Exercise description —
Print all of the data below exactly as it appears, leaving out every image.
Provided data: Begin
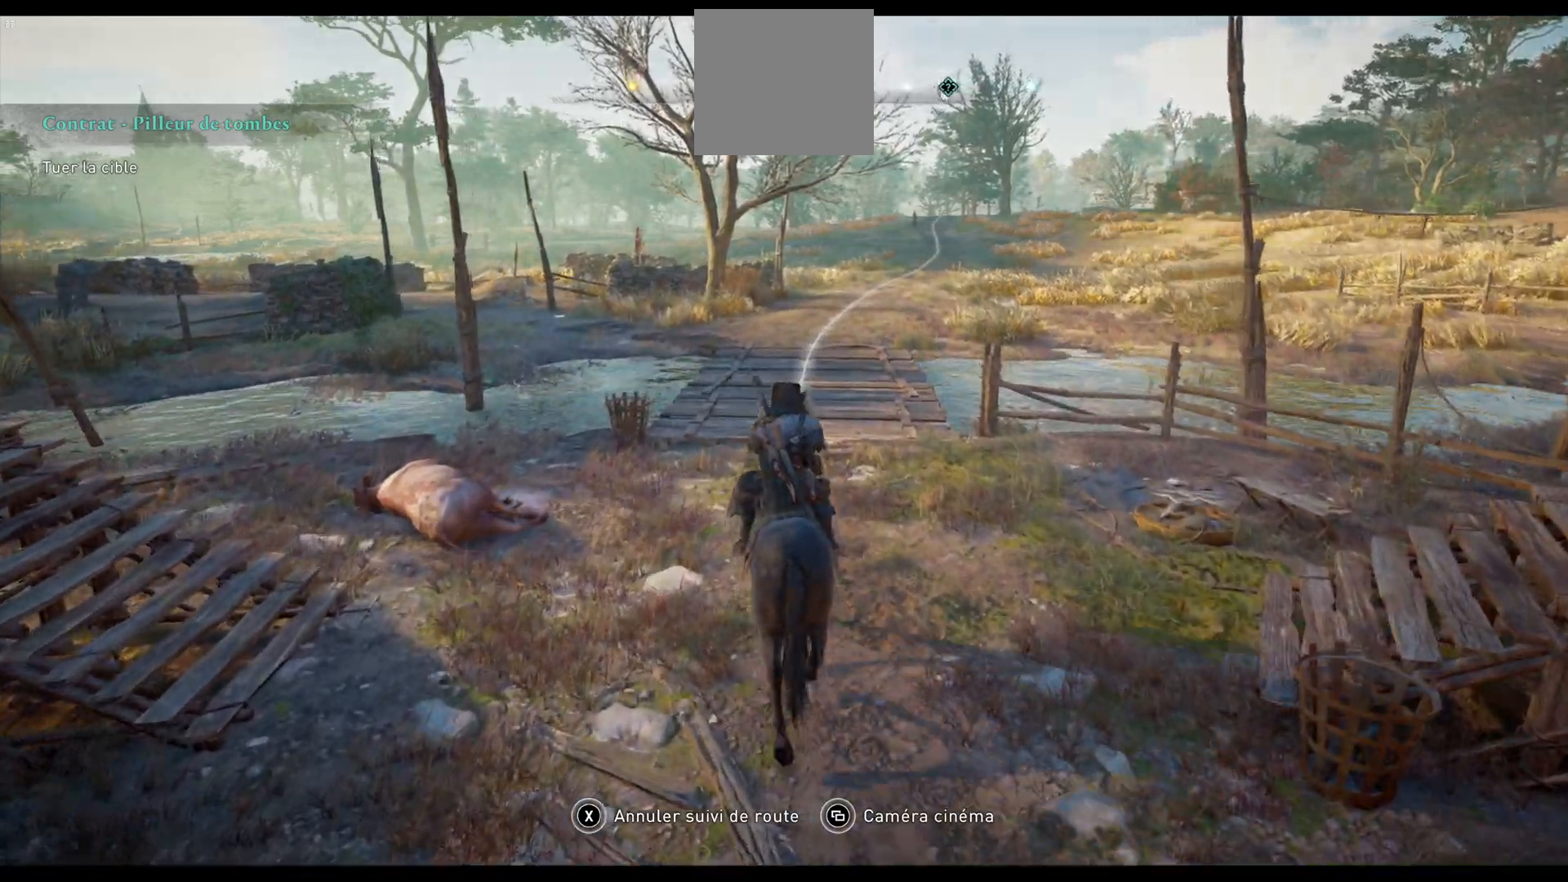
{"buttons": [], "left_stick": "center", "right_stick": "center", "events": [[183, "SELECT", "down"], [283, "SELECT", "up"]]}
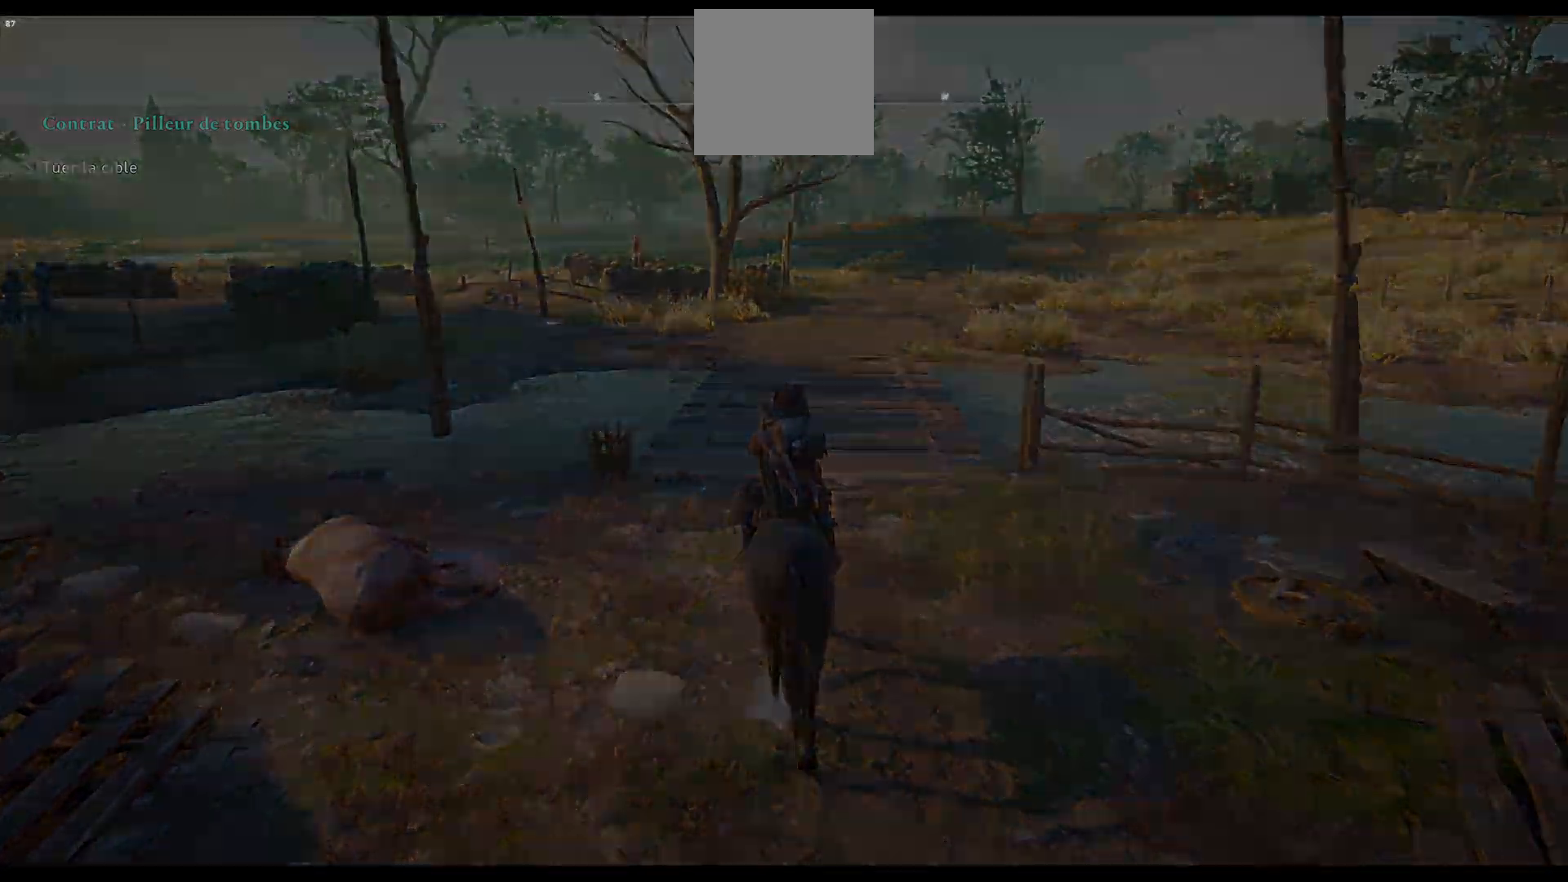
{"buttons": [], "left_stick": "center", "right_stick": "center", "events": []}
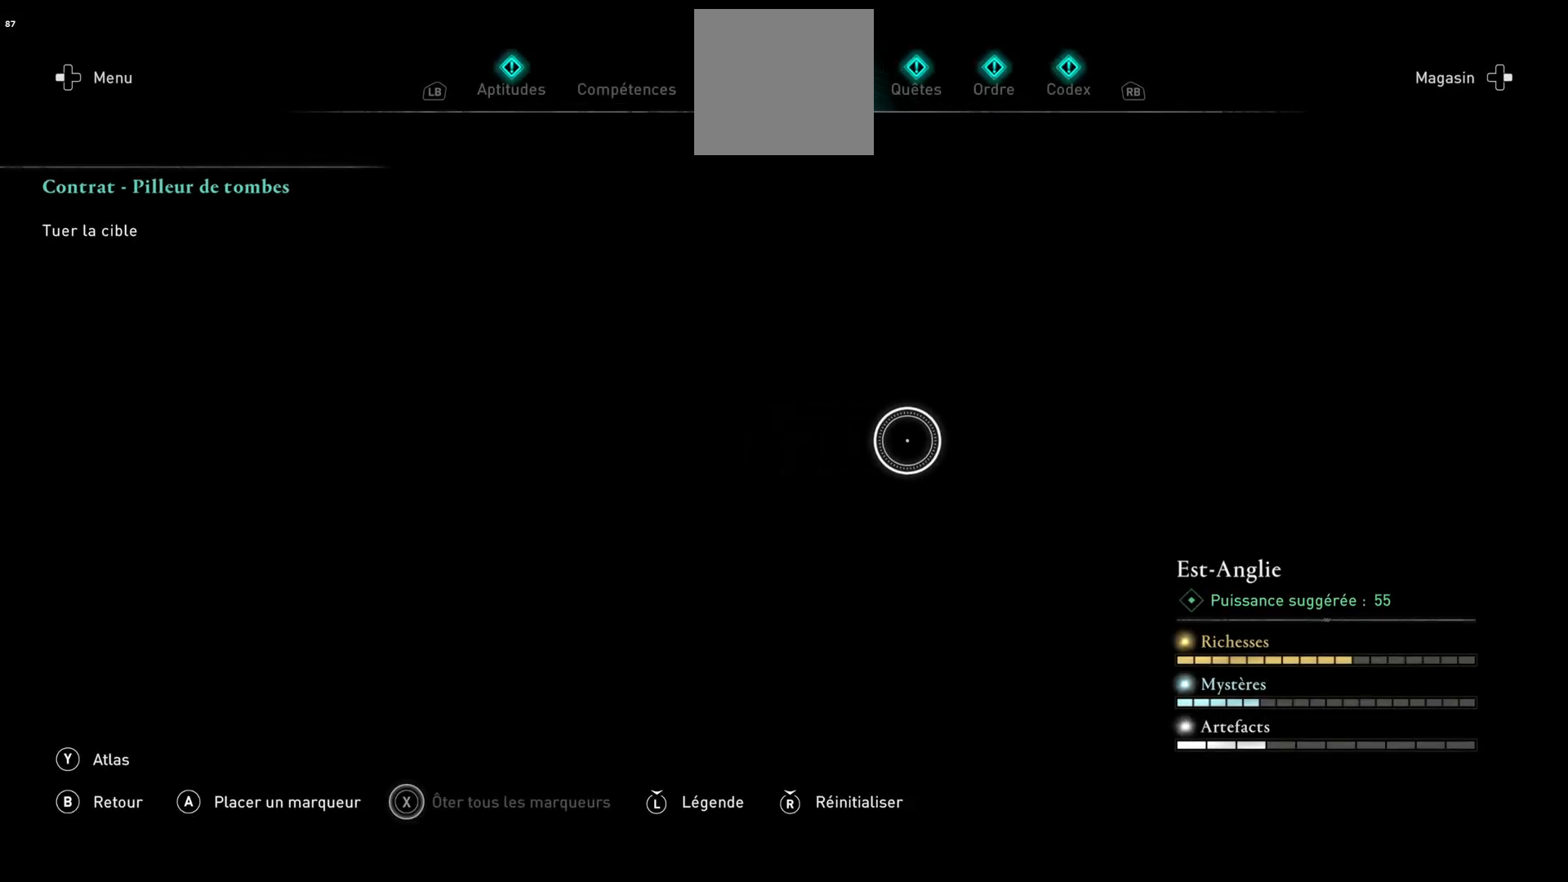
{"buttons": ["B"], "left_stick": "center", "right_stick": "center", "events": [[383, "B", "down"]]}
Provided data: End
Task solution —
{"buttons": [], "left_stick": "center", "right_stick": "center", "events": [[183, "SELECT", "down"], [283, "SELECT", "up"]]}
{"buttons": [], "left_stick": "center", "right_stick": "center", "events": []}
{"buttons": ["B"], "left_stick": "center", "right_stick": "center", "events": [[383, "B", "down"]]}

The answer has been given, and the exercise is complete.